▶ Data for this task:
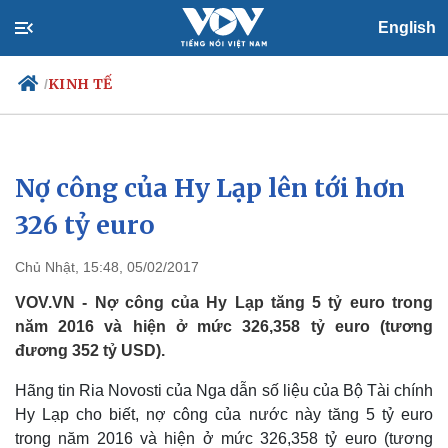
English
KINH TẾ
/
Nợ công của Hy Lạp lên tới hơn
Chính trị
Xã hội
Đảng
Tin 24h
326 tỷ euro
Tổ chức nhân sự
Dự báo thời tiết
Quốc hội
Giáo dục
Chủ Nhật, 15:48, 05/02/2017
Nhận diện sự thật
Dấu ấn VOV
Việc làm
VOV.VN - Nợ công của Hy Lạp tăng 5 tỷ euro trong
Biển đảo
năm 2016 và hiện ở mức 326,358 tỷ euro (tương
đương 352 tỷ USD).
Hãng tin Ria Novosti của Nga dẫn số liệu của Bộ Tài chính
Hy Lạp cho biết, nợ công của nước này tăng 5 tỷ euro
trong năm 2016 và hiện ở mức 326,358 tỷ euro (tương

▶ Task item:
For each line of the entries that holds the word "tương", pull that line out.

▶ Answer below:
năm 2016 và hiện ở mức 326,358 tỷ euro (tương
trong năm 2016 và hiện ở mức 326,358 tỷ euro (tương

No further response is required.